203.冬の異変②
真っ先に急襲を受けたのは、北の砦だった。
砦から緊急伝令が各地に走らされ、王都にいた公爵父や王に、共和国からの侵攻が伝えられた。
そして父等からリリーと王子に早馬が出されたのだった。
「今、公爵邸周辺には、動ける騎士は何人いるの!?」
リリーがジェイバーに聞く。
「非番の奴も含めたら、50人ぐらいだと思います」
北の街や公爵邸の警備のための騎士だから、実戦経験はほとんどない。だが、何かの役に立つかもしれない。
「かき集めて!! 砦に向かうわ!!」
ジェイバーに指示を出し、リリーも騎士服に着替えるため部屋に走った。
※ ※ ※
「こっちだ!!」
「皆、最低限の物を持って移動しろ!」
「急げ!!」
「ひとり暮らしの高齢の者は、各村長が確認しに行け」
「動ける奴は病人の搬送を!!」
ルーフス子爵家領でも緊急伝令を受け、朝から皆慌ただしく避難を始めていた。
クルール王国の北にカルトン共和国が位置しているが、国で一番北端にあり国境に接しているのが、ルーフス子爵家領と、ディアマン公爵家領だ。

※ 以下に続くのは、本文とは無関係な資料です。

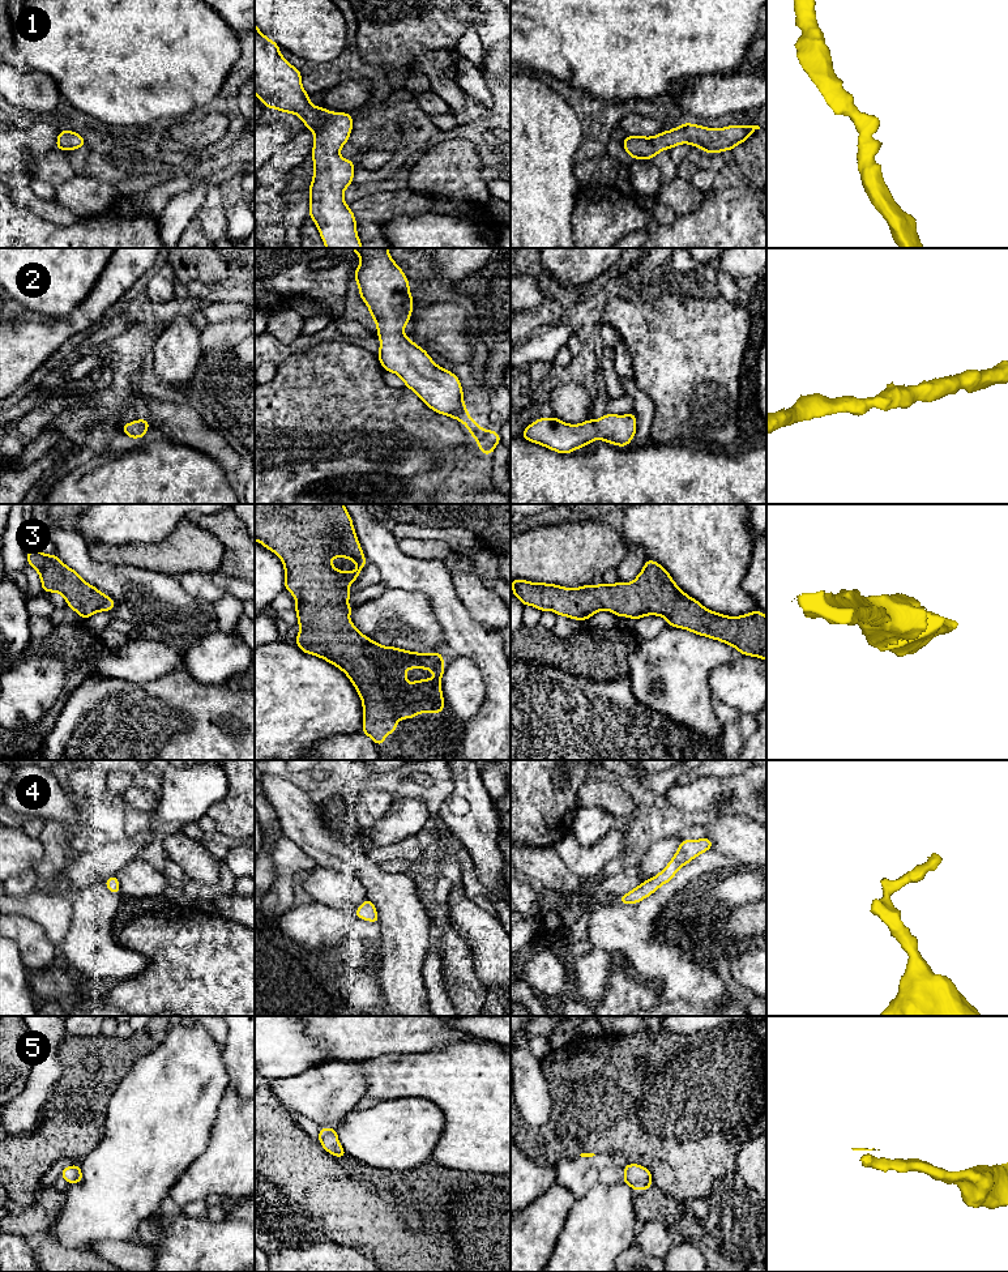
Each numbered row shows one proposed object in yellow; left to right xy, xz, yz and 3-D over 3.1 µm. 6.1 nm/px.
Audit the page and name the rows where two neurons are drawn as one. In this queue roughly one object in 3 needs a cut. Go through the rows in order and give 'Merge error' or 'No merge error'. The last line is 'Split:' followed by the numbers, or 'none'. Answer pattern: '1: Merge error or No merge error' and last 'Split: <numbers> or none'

ディアマン公爵家の国境帯には要塞、北の砦があり、護りは強固として知られている。
だから、10年前の開戦の時は敵がそこを避け、ジェイバーの生家であるルーフス子爵家領側から攻めてきた。
農耕を中心に生計をたてる穏やかな領地は、突然の混乱と恐怖に叩き落とされた。
その時のことは、勿論ジェイバーもだし、父だった領主のゼファーも忘れていない。
終戦後、ジェイバーは公爵家私兵に入団して自分を鍛え、戦力を培うことを選んだ。
ゼファーは、戦えば必ず犠牲が出るから、領民を一人でも多く助け、逃げられるよう、森の奥に秘密の避難所を建設することに心血を注いだ。
今は、領民をその避難所に全力で誘導している所だ。
父、弟、母は各村長に伝令を送り、必死で領民の誘導にあたっている。
今回は砦からの侵攻だったため、敵はまだ子爵家領まで来ていない。
砦で食い止められたら、あるいは早く逃げられれば無血で乗り切れるかもしれない。
焦らないよう、落ち着いて…
逸る心を抑えて、ゼファーは再び声を張り上げた。
※ ※ ※
「うわぁぁぁぁ」
「がっ…!」
「このっ!!」
「どうして…!!!」
「うあっ!!」
北の砦では、悲惨な戦いが繰り広げられていた。
「ハハハハハ!! 何だ、全く相手にもならん!
なぜ前回はこんな弱小国に負けたのだろうな!」
兵士達は必死で敵兵に飛びかかるが、笑いが止まらない敵将から無慈悲に切り捨てられる。
なぜなら、敵が攻めてきた日。
戦闘準備にかかった兵士が見た、絶望的な状況。
何者かによって馬が放され、鞍は壊され、武器が持ち去られていたのだった。